__INSTRUCTIONS FOR THE TASK__
Rewrite the listing from the line with "elevation (m): 2875" to the line with "catalogue / barcode: US 1640152", replacing "collectors" with "collected by" and keeping everything else the same.

(Recorded data)
Start

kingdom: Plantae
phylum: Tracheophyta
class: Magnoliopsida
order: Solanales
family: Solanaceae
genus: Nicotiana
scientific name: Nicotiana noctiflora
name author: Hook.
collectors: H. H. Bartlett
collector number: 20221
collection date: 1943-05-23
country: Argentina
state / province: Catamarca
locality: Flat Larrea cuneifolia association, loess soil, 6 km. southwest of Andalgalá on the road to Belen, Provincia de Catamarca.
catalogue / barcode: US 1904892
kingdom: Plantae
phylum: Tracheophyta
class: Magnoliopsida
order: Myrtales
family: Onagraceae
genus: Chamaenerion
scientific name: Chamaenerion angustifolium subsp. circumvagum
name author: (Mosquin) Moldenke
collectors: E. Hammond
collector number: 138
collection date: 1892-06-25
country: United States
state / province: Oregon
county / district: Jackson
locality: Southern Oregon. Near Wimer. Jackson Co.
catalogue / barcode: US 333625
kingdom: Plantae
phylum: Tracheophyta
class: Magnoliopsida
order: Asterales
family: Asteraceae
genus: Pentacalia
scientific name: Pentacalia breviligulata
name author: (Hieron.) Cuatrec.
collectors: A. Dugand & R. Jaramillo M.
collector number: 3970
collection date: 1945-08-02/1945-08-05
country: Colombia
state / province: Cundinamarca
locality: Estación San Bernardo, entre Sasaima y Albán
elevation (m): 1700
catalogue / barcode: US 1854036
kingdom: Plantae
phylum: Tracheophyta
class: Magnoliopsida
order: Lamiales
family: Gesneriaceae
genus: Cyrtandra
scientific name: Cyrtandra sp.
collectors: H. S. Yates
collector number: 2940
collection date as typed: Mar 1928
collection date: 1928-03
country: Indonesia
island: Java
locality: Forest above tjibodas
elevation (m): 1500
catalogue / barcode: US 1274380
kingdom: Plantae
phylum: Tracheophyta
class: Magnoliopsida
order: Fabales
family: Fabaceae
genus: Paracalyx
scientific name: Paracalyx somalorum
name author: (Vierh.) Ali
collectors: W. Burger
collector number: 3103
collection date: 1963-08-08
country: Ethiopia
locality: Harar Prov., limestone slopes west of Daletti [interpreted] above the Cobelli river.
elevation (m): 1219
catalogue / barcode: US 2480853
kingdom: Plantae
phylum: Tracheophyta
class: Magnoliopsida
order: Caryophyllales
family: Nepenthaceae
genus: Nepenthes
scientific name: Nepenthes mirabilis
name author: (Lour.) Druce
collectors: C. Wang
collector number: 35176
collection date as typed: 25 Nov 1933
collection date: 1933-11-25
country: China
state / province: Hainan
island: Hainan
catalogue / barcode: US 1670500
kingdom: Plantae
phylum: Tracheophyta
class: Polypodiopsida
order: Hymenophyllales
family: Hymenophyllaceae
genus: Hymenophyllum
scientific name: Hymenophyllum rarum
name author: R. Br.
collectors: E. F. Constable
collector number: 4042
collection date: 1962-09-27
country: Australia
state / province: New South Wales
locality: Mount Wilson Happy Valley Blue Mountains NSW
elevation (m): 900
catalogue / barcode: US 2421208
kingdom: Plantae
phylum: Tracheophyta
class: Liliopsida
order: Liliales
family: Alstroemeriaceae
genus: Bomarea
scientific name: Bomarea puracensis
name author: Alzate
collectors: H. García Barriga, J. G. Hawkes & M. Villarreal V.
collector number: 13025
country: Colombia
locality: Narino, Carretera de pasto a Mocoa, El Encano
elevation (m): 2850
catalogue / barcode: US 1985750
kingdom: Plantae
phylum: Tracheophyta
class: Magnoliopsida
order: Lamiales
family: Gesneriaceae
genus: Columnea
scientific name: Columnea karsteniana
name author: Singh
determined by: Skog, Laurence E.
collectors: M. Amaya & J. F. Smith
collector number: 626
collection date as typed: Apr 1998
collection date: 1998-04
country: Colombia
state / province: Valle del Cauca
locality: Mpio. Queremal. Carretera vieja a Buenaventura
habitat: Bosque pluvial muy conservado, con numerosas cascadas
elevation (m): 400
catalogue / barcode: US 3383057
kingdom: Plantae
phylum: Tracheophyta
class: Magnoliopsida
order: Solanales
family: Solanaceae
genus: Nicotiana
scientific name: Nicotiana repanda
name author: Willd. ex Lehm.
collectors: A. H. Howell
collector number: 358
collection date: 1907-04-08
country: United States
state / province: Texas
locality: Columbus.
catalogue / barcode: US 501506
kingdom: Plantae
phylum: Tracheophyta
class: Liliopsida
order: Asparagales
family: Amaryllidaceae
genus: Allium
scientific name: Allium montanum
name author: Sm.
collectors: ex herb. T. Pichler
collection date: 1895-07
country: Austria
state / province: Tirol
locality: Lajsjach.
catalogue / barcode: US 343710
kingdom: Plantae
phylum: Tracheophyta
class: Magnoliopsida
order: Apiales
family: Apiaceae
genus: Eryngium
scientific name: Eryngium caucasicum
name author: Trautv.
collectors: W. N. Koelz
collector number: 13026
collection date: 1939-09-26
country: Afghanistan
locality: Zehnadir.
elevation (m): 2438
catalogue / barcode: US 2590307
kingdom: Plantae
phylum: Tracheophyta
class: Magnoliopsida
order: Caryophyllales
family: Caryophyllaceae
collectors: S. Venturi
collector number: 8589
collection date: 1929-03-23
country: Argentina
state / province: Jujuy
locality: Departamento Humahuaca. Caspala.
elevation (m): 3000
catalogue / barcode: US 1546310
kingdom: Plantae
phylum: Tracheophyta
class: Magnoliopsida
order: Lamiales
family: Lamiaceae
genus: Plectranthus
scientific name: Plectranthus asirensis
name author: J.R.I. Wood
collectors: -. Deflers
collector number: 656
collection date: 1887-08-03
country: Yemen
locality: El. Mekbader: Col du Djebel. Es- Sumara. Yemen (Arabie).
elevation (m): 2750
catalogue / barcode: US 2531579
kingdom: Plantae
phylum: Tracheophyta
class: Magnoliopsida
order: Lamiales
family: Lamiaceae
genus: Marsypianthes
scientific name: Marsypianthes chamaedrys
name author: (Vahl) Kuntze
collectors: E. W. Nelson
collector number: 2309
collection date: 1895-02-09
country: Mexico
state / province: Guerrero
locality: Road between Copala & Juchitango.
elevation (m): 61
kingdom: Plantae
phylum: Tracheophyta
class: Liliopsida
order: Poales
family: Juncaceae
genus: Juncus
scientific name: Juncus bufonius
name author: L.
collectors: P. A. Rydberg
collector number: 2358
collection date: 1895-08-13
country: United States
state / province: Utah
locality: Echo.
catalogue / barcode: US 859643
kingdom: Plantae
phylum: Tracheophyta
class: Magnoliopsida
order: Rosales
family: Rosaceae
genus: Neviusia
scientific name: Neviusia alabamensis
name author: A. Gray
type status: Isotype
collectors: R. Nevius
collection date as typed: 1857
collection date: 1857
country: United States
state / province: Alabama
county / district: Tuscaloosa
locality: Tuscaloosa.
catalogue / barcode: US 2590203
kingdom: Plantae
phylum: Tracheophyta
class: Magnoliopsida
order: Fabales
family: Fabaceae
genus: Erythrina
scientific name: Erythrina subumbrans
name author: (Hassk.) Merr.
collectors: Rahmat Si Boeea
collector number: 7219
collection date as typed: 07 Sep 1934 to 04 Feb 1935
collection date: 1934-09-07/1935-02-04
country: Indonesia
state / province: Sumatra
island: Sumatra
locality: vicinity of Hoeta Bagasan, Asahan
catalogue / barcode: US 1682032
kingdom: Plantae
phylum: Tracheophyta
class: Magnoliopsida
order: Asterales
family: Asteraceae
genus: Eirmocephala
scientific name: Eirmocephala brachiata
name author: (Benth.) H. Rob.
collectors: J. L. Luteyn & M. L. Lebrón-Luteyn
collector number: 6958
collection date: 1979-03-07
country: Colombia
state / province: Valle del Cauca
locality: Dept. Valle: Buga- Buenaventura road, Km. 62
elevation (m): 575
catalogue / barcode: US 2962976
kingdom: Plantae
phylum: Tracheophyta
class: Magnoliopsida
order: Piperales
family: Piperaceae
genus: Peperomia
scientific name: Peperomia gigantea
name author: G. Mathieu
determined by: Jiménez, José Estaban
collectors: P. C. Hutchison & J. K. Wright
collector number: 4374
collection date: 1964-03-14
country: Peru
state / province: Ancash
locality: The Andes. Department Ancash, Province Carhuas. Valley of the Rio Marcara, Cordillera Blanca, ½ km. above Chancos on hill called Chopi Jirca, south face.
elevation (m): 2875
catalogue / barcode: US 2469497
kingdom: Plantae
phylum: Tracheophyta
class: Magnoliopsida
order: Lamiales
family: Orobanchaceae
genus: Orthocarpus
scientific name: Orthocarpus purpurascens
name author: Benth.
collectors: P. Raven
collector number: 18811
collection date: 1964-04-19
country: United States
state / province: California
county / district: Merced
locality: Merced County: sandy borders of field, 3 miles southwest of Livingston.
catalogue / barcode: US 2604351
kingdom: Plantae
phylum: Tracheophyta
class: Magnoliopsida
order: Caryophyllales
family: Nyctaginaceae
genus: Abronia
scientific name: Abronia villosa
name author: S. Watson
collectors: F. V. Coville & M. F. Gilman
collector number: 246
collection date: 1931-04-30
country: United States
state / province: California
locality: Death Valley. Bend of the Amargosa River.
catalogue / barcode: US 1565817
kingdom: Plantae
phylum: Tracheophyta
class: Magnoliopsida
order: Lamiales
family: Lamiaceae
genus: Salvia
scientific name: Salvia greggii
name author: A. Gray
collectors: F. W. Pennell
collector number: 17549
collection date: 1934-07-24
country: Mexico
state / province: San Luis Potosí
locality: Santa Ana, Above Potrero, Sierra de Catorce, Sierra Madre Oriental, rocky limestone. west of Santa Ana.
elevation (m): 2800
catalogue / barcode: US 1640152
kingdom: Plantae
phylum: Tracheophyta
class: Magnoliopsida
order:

End

__RIGHT ANSWER__
elevation (m): 2875
catalogue / barcode: US 2469497
kingdom: Plantae
phylum: Tracheophyta
class: Magnoliopsida
order: Lamiales
family: Orobanchaceae
genus: Orthocarpus
scientific name: Orthocarpus purpurascens
name author: Benth.
collected by: P. Raven
collector number: 18811
collection date: 1964-04-19
country: United States
state / province: California
county / district: Merced
locality: Merced County: sandy borders of field, 3 miles southwest of Livingston.
catalogue / barcode: US 2604351
kingdom: Plantae
phylum: Tracheophyta
class: Magnoliopsida
order: Caryophyllales
family: Nyctaginaceae
genus: Abronia
scientific name: Abronia villosa
name author: S. Watson
collected by: F. V. Coville & M. F. Gilman
collector number: 246
collection date: 1931-04-30
country: United States
state / province: California
locality: Death Valley. Bend of the Amargosa River.
catalogue / barcode: US 1565817
kingdom: Plantae
phylum: Tracheophyta
class: Magnoliopsida
order: Lamiales
family: Lamiaceae
genus: Salvia
scientific name: Salvia greggii
name author: A. Gray
collected by: F. W. Pennell
collector number: 17549
collection date: 1934-07-24
country: Mexico
state / province: San Luis Potosí
locality: Santa Ana, Above Potrero, Sierra de Catorce, Sierra Madre Oriental, rocky limestone. west of Santa Ana.
elevation (m): 2800
catalogue / barcode: US 1640152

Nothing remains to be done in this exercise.